The entries that follow need to be reproduced exactly, minus any images.
★ ★ ★ ★ ★ ★ ★
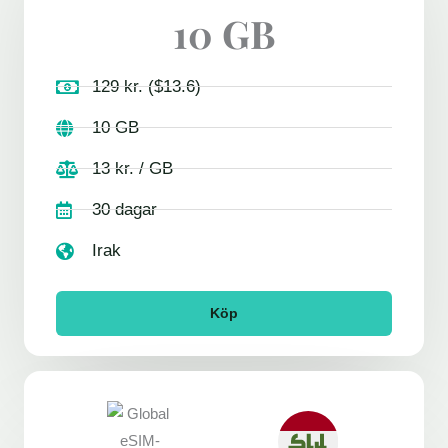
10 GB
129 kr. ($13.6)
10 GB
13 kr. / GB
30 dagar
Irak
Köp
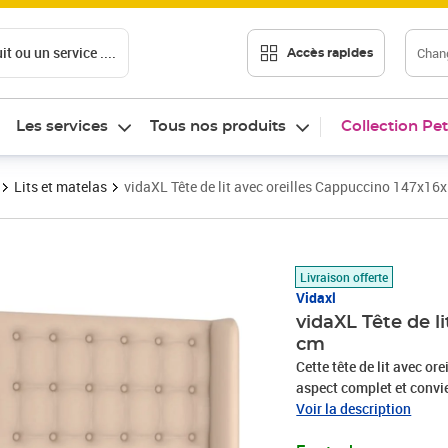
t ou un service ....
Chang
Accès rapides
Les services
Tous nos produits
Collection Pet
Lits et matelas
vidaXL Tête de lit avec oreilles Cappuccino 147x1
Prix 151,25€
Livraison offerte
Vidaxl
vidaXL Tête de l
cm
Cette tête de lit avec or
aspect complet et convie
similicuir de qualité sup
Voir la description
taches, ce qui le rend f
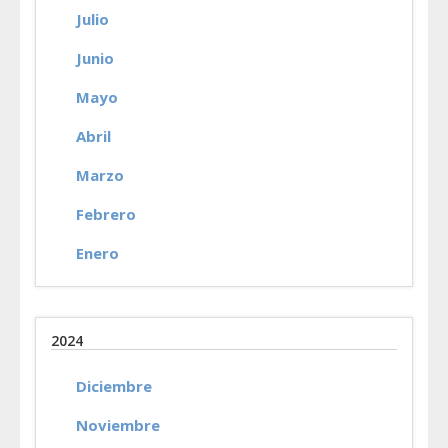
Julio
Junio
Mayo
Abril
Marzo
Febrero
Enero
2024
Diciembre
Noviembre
★ ★ ★ ★ ★ ★ ★
(Answer)
10 GB
129 kr. ($13.6)
10 GB
13 kr. / GB
30 dagar
Irak
Köp
t ou un service ....
Chang
Accès rapides
Les services
Tous nos produits
Collection Pet
Lits et matelas
vidaXL Tête de lit avec oreilles Cappuccino 147x1
Prix 151,25€
Livraison offerte
Vidaxl
vidaXL Tête de l
cm
Cette tête de lit avec or
aspect complet et convie
similicuir de qualité sup
Voir la description
taches, ce qui le rend f
Julio
Junio
Mayo
Abril
Marzo
Febrero
Enero
2024
Diciembre
Noviembre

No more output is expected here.